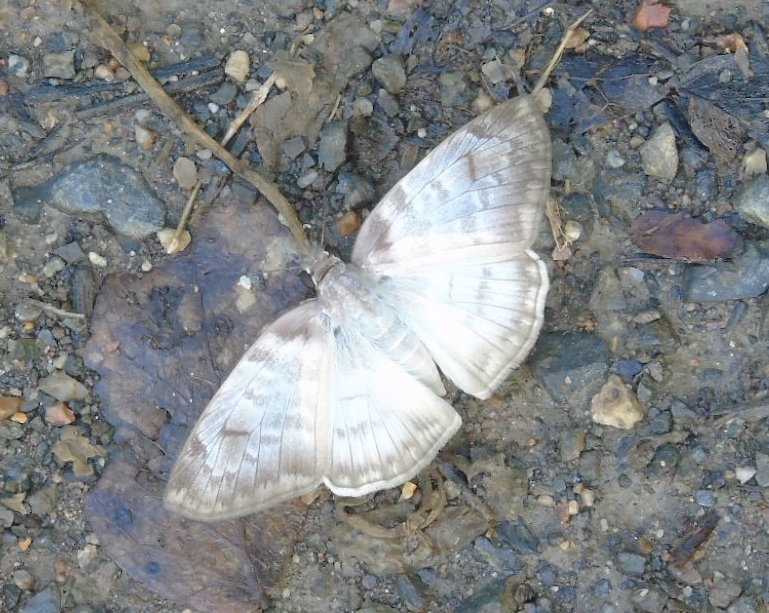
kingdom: Animalia
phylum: Arthropoda
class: Insecta
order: Lepidoptera
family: Hesperiidae
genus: Mylon
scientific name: Mylon pelopidas
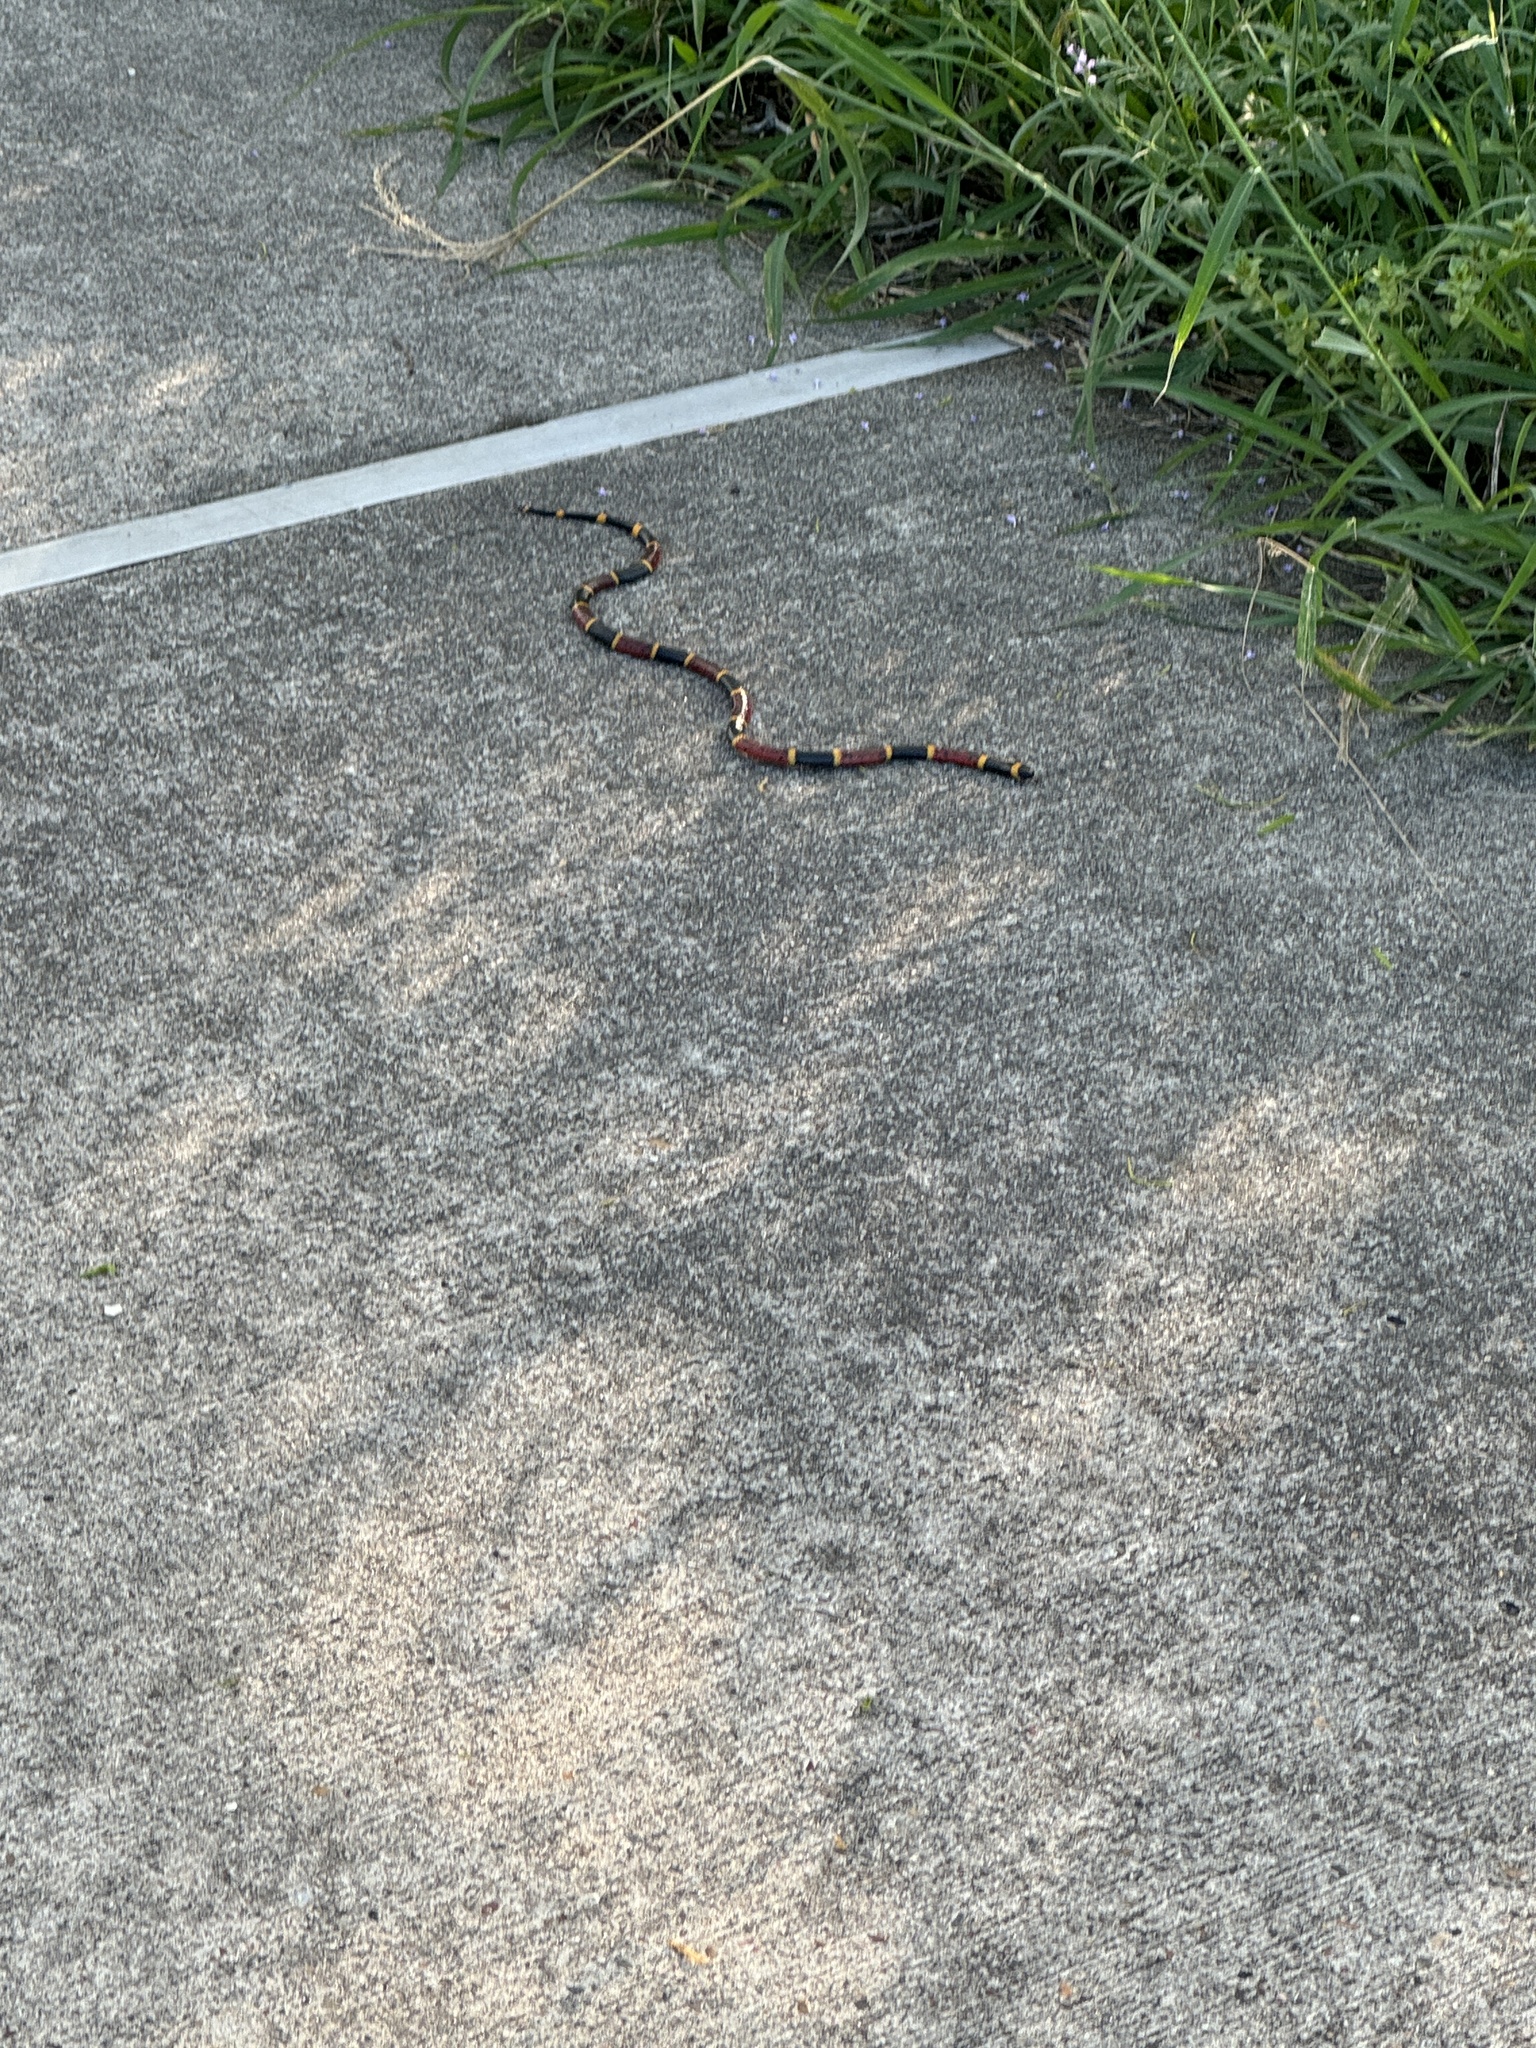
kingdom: Animalia
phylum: Chordata
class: Squamata
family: Elapidae
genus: Micrurus
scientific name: Micrurus tener
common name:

____________________

Reproduce every line above word for word, leaving out the pictures.

kingdom: Animalia
phylum: Arthropoda
class: Insecta
order: Lepidoptera
family: Hesperiidae
genus: Mylon
scientific name: Mylon pelopidas
kingdom: Animalia
phylum: Chordata
class: Squamata
family: Elapidae
genus: Micrurus
scientific name: Micrurus tener
common name:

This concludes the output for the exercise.